Le gouvernement veut supprimer la défiscalisation des heures supplémentaires, à compter du 1er juillet 2012, dans les entreprises de plus de 20 salariés. Leur taxation devrait rapporter 3 milliards d'euros par an à partir de 2013. Symbole du slogan phare de Nicolas Sarkozy, "travailler plus, pour gagner plus", cette mesure, qui coûte 5 milliards d'euros par an, est "créatrice de chômage", tranche le ministre du Budget, Jérôme Cahuzac.

Selon les économistes Pierre Cahuc et Stéphane Carcillo, elle n'aurait pas non plus encouragé à travailler plus : "Si les salariés concernés ont bien bénéficié d'un surcroît de rémunération grâce à la défiscalisation, ce n'est pas en moyenne en travaillant plus", affirment-ils. "Il n'y a pas eu d'impact significatif sur les heures réellement travaillées." Mais pour l'UMP, c'est "un coup porté au pouvoir d'achat". A l'heure actuelle, 9,5 millions de salariés profitent du dispositif qui leur fait gagner en moyenne 450 euros par an, selon le rapport parlementaire Gorges (UMP) / Mallot (PS).

• La TVA sociale balayée

Autre mesure soumise à l'examen des députés : l'abrogation de la TVA sociale. Le principe de cette mesure, adoptée en mars dernier, était d'augmenter la TVA pour financer la protection sociale et diminuer les charges sociales payées par les entreprises. Elle ne verra donc pas le jour le 1er octobre, date prévue de son entrée en vigueur.
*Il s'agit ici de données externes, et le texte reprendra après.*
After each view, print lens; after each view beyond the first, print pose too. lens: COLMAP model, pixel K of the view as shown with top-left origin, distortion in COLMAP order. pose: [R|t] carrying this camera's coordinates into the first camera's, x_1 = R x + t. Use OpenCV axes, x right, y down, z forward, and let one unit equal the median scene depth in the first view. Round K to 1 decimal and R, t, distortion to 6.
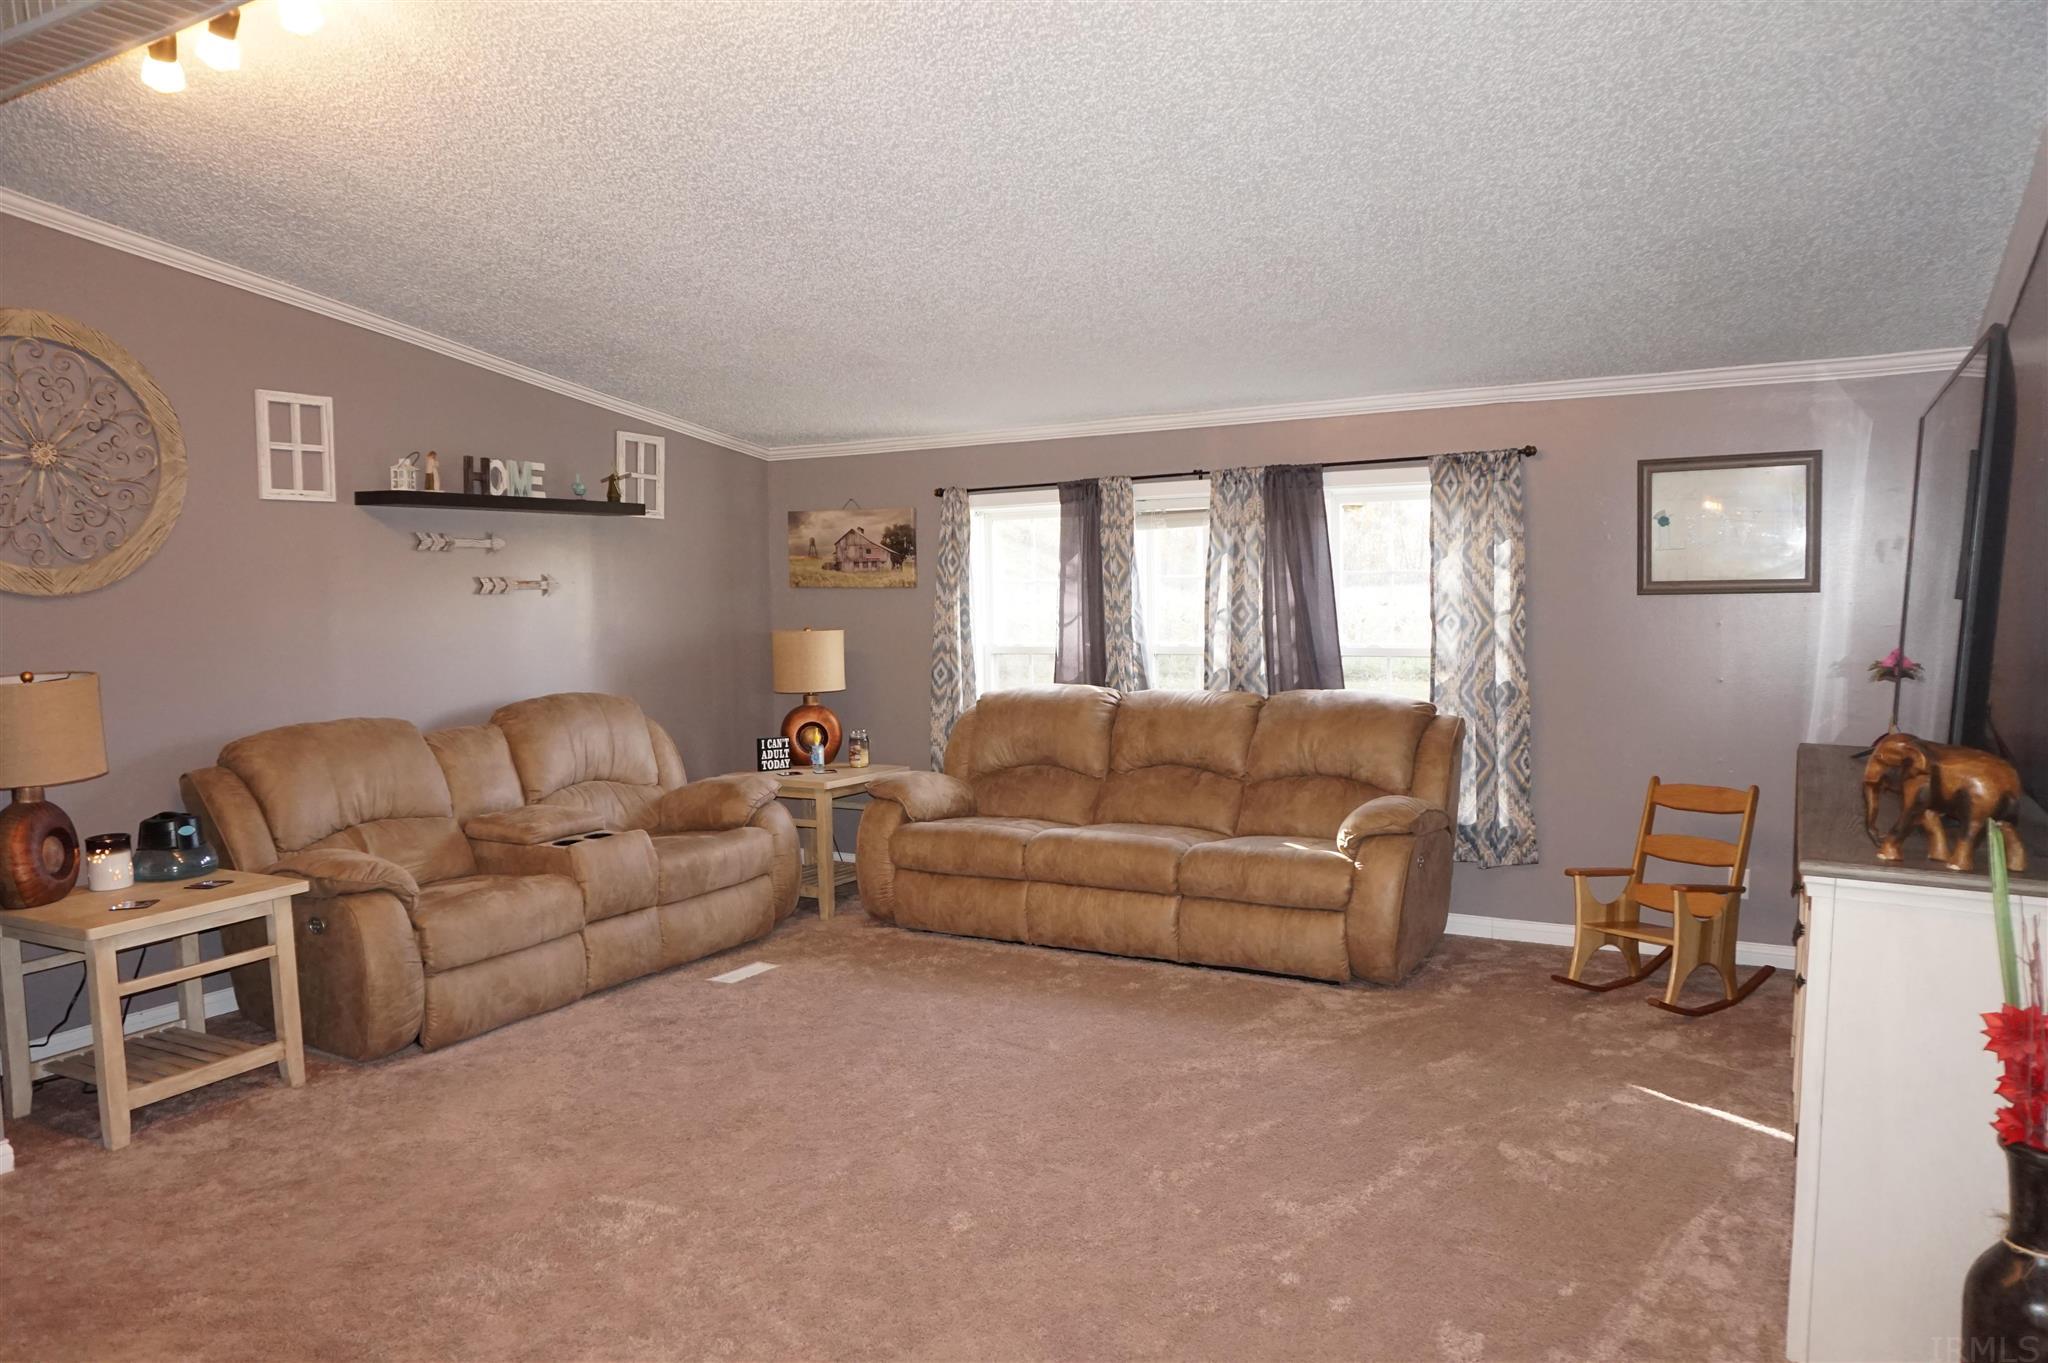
lens RADIAL K [[1383.4, 0, 1023.3], [0, 1383.4, 682.3], [0, 0, 1]] dist [-0.047709, 0.038093]
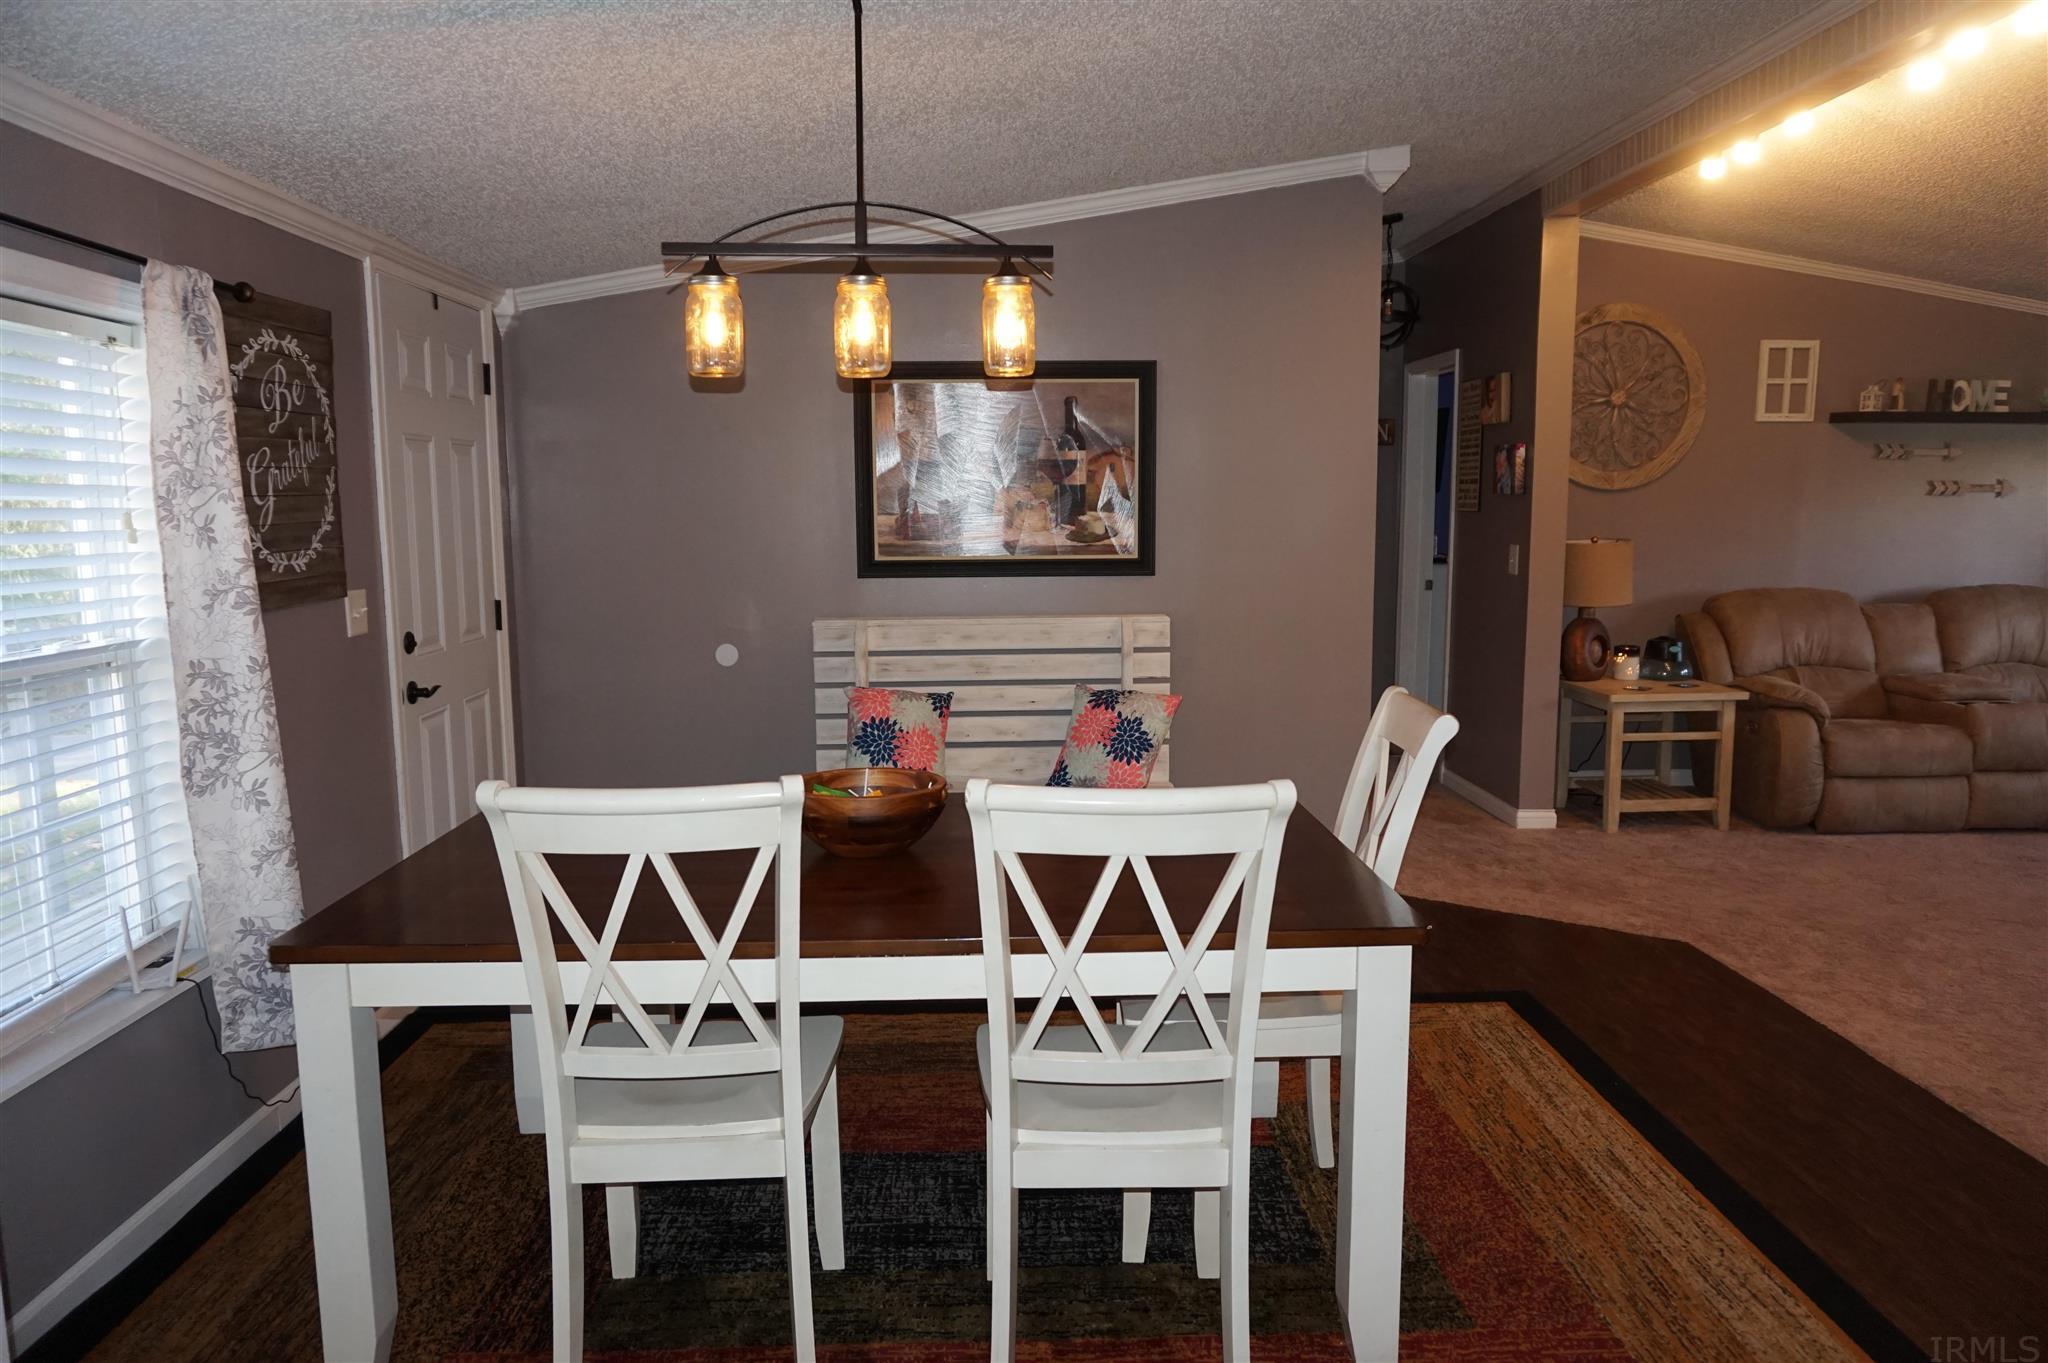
lens RADIAL K [[1383.4, 0, 1023.3], [0, 1383.4, 682.3], [0, 0, 1]] dist [-0.047709, 0.038093]
pose [[0.530153, 0.131153, -0.837697, 0.207449], [-0.069118, 0.991361, 0.111469, 0.019962], [0.845080, -0.001196, 0.534639, -0.310082]]
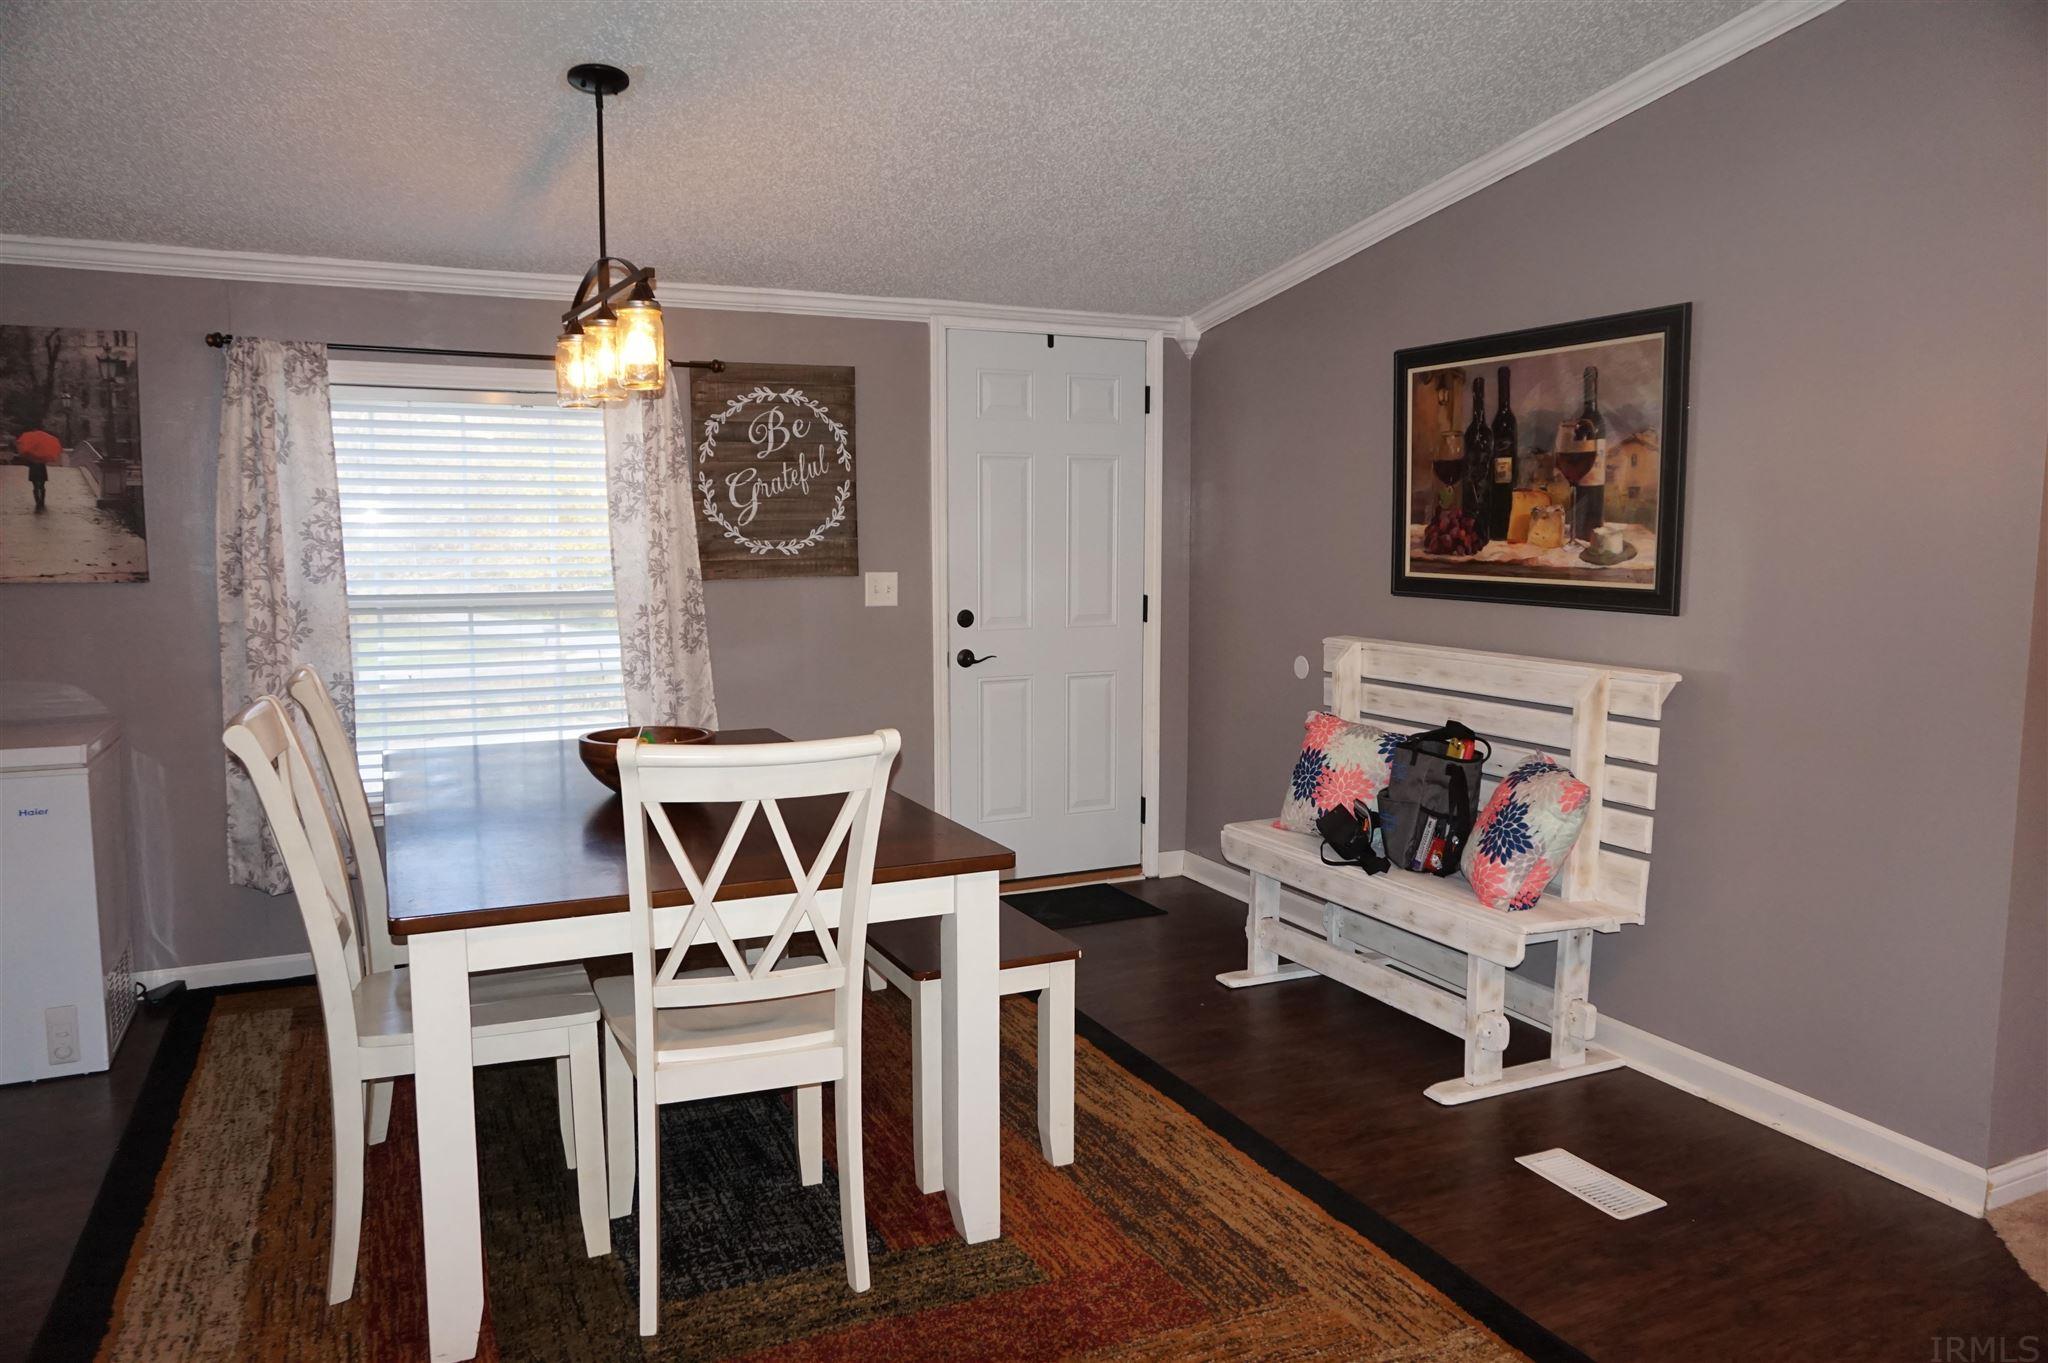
lens RADIAL K [[1383.4, 0, 1023.3], [0, 1383.4, 682.3], [0, 0, 1]] dist [-0.047709, 0.038093]
pose [[-0.569074, 0.118707, -0.813673, 0.157081], [-0.047443, 0.983137, 0.176611, -0.020542], [0.820916, 0.139108, -0.553846, 0.359009]]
• Taxer les plus riches à partir de l'automne

Les députés discuteront aussi de l'abaissement sur les droits de succession, d'une taxation des stocks pétroliers et du rétablissement de l'impôt sur la fortune au niveau d'avant 2011. L'Assemblée devrait aussi rendre effective la diminution de 30% du salaire du président de la République et du Premier ministre.

La création d'une tranche d'impôt à 75%, qui a fait grand bruit pendant la campagne, est quant à elle repoussée à l'automne.